40

599 23 4
                                        

Delapan Belas Tahun Kemudian

Kami tinggal di Florida. Kami menempati rumah berlantai dua. Tidak terlalu besar, tetapi memiliki interior modern yang indah. Taman depannya dipangkas rapi oleh pelayan yang dibayar Hugo setiap bulan untuk merapikannya. Kami memiliki halaman belakang yang luas, ditumbuhi rumput hijau pendek dan belum tahu akan digunakan untuk apa.

Sementara itu Hugo bekerja sebagai konsultan bisnis di perusahaan cabang milik pamannya. Dia memulai dari gaji yang tidak terlalu besar, tetapi cukup membeli rumah yang sama setiap bulannya jika dia mau. Lagipula Hugo begitu pandai dan giat. Dia menjadi dosen, menerima tawaran seminar dan ikut melakukan penelitian. Uang-uang itu diinvestasikannya dalam bentuk saham, obligasi dan beberapa real estate.

Hugo mungkin boros. Dia menghadiahiku pakaian bagus atau perhiasan mahal setiap menerima gaji, tetapi dia juga pandai memutarnya sehingga menghasilkan lebih banyak uang. Hugo bahkan membuka akun tambahan atas nama puteriku dan mengisinya setiap bulan. Namun Hugo tidak sepeduli itu pada puteraku Joshua yang memiliki kemiripan dengan wajah Kaigan.

Joshua masih tujuh belas tahun, tetapi dia telah terlibat dalam banyak perkelahian yang membuatnya tidak disukai. Dia melawan Hugo dan keras kepala. Hugo terang-terangan bilang kalau dia tidak menyukai Joshua. Namun Jasmine adalah kesayangan Hugo. Anak itu patuh, meskipun tidak terlalu pintar. Dia suka melukis dan pergi ke pantai. Kata Hugo, Jasmine sepertiku. Cantik, rapuh dan lugu. Jadi dia menyayanginya.

Aku sejujurnya tidak berharap banyak untuk pernikahan kami. Namun siapa yang mengira kalau pernikahan kami sudah delapan belas tahun berlangsung.

"Kau tidak bisa pergi study tour!"

"Kenapa tidak?
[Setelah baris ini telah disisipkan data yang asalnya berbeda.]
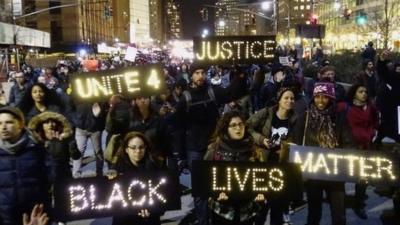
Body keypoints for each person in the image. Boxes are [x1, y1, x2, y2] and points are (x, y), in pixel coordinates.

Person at [174, 63, 231, 225]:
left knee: (217, 184)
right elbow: (178, 127)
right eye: (197, 73)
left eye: (202, 72)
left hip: (214, 146)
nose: (200, 76)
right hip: (194, 148)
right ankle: (203, 220)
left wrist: (238, 72)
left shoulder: (213, 91)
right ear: (191, 76)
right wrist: (180, 153)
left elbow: (233, 93)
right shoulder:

Mom tidak melarang."

"Dia akan melarang begitu tahu, karena kau pasti akan membuat masalah. Kami tahu itu, Joshua!"

Aku menurunkan kacamata hitamku. Aku baru melakukan pemotretan untuk sebuah brand kosmetik. Hugo tidak melarangku melakukan hal ini, meskipun dia jelas memberikanku uang yang cukup setiap bulannya.

"Aku bahkan tidak meminta uang atau pendapamu? Aku hanya memberitahu."

"Joshua, jaga ucapanmu." Jasmine berkata ngeri. Dia jelas tidak menyukai keributan.

"Ada apa ini?"

"Aku akan pergi study tour, Mom!" Joshua langsung bicara ketika melihatku.

"California," kata Hugo. "Itu tidak dekat dan dia jelas akan membuat masalah."

"Mom, kau tidak mungkin mendengarkannya. Lagipula semua temanku pergi. Mengapa aku tidak boleh?"

"California itu cukup jauh." Aku setuju dengan ucapan Hugo.

"Kami bersama Mr.Makenzie. Aku akan aman. Aku bisa mengurus diriku. Mom hanya perlu menandatangani suratnya."

"Aku tidak akan mengizinkannya." Hugo bersikeras.

"Sudah aku katakan aku tidak membutuhkan pendapatmu."

"Mom, aku juga diminta untuk pergi study tour ke California." Jasmine angkat bicara.

"Kau tidak bisa melakukannya, Jasmine. Meskipun Dad menyayangmu, Dad tidak akan mengizinkannya."

Jasmine hanya diam. Dia tidak akan membantah seperti Joshua. Jika dia memiliki pendapat, dia juga akan mengatakannya dengan benar.

"Apakah kita bisa makan malam dulu? Mom sangat lapar."

Joshua meraih tasku, membawanya ke ruang makan, tetapi wajahnya terlanjur tidak enak dilihat. Suasana hatinya seburuk ekspresi Hugo.